I sat in the dark atop a mountain overlooking a lost city. Above my head, a Mindanaon downpour assaulted the tin roof of the bungalow I called home. I had just learned that my best friend from high school had died. Along with the torrential rain came a flood of memories, both good and bad.

About the time my friend turned 20, he had trusted in Jesus. But just a couple of years ago, he told me, “I no longer believe in the so-called God.” That statement haunts me.

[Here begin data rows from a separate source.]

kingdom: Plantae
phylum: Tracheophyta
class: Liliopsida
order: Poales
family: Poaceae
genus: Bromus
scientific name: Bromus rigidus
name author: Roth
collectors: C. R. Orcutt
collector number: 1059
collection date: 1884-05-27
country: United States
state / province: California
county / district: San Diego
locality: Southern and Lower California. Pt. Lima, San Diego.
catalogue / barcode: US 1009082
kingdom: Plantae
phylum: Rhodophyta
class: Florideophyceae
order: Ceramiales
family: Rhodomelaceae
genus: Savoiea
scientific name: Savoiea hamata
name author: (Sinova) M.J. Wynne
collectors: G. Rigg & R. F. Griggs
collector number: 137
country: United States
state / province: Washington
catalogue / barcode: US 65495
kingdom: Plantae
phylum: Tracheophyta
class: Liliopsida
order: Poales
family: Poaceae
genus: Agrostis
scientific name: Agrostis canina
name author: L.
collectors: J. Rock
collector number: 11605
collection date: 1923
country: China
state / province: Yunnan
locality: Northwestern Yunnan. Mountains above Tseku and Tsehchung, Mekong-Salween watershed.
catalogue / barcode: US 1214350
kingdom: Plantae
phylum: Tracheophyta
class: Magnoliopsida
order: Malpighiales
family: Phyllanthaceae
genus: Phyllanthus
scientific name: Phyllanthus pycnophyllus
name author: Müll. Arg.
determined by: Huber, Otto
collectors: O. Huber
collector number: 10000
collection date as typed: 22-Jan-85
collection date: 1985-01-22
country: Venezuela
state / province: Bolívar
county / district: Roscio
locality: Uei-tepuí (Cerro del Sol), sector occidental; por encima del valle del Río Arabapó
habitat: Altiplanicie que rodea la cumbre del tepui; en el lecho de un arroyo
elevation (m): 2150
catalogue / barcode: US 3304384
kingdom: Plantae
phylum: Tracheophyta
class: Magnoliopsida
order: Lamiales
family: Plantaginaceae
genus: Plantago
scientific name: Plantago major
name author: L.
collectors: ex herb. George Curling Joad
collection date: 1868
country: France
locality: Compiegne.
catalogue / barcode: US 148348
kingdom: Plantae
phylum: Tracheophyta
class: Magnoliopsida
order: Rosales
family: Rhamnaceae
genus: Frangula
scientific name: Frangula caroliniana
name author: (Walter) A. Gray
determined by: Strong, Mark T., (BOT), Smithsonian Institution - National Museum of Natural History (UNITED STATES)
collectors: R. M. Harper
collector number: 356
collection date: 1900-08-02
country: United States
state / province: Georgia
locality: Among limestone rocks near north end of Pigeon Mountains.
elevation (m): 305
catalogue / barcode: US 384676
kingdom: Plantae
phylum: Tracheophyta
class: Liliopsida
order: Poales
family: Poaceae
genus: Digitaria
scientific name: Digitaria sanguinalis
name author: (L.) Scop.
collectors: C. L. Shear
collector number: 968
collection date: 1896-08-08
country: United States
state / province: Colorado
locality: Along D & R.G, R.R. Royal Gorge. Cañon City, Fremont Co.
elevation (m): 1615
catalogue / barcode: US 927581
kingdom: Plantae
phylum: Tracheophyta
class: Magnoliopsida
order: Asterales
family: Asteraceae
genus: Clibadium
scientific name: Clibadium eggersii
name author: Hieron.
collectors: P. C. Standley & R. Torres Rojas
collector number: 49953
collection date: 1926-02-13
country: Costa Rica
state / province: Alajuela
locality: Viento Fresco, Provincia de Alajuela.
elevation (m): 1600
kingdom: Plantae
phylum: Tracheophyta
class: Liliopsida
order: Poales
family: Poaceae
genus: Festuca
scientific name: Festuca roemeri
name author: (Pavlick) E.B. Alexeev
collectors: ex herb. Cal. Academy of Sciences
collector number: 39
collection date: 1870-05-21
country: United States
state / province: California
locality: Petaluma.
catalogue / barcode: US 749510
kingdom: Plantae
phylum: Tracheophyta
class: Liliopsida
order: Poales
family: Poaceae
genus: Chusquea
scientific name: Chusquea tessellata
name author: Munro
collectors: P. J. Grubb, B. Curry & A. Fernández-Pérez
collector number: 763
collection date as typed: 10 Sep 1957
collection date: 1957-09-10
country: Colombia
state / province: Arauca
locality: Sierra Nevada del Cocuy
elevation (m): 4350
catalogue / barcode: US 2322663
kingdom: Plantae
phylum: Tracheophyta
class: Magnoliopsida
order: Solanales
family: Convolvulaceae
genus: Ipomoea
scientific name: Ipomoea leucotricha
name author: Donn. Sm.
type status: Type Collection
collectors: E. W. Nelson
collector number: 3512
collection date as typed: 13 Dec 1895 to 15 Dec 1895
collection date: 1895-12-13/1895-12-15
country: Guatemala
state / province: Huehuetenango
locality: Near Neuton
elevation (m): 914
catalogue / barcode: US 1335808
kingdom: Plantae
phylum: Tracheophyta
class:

I can’t vouch for my friend’s spiritual beliefs; neither can I vouch for the beliefs of the band Collective Soul. Still, much of their music resonates with my spirit. And on this dark night, their song “Maybe” captured my thoughts precisely:

Where am I to take refuge when the storms of pain release. Shelter me. This blessedness of life, it sometimes brings me to my knees. I call on Thee. And I have not the words to write a farewell to you tonight. Maybe God you found. “Maybe” is all that you can offer now.

It’s that refrain “maybe” that gets me. How much more comforting is another song by Collective Soul! “Once was blind but now I see; salvation has discovered me. This precious declaration means I believe all hope is dead no longer.”

I don’t know where my friend is. But through it all, my faith remains in Jesus, who made this precious declaration: “My sheep listen to My voice; I know them, and they follow Me. I give them eternal life, and they will never perish. No one can snatch them away from Me” (John 10:27-29).

In the end, it isn’t about idle words we may say; it’s about what Jesus did and said! And it’s about our heart-belief toward Him. I’ve chosen to believe Him. Life is far too short to trust in maybe.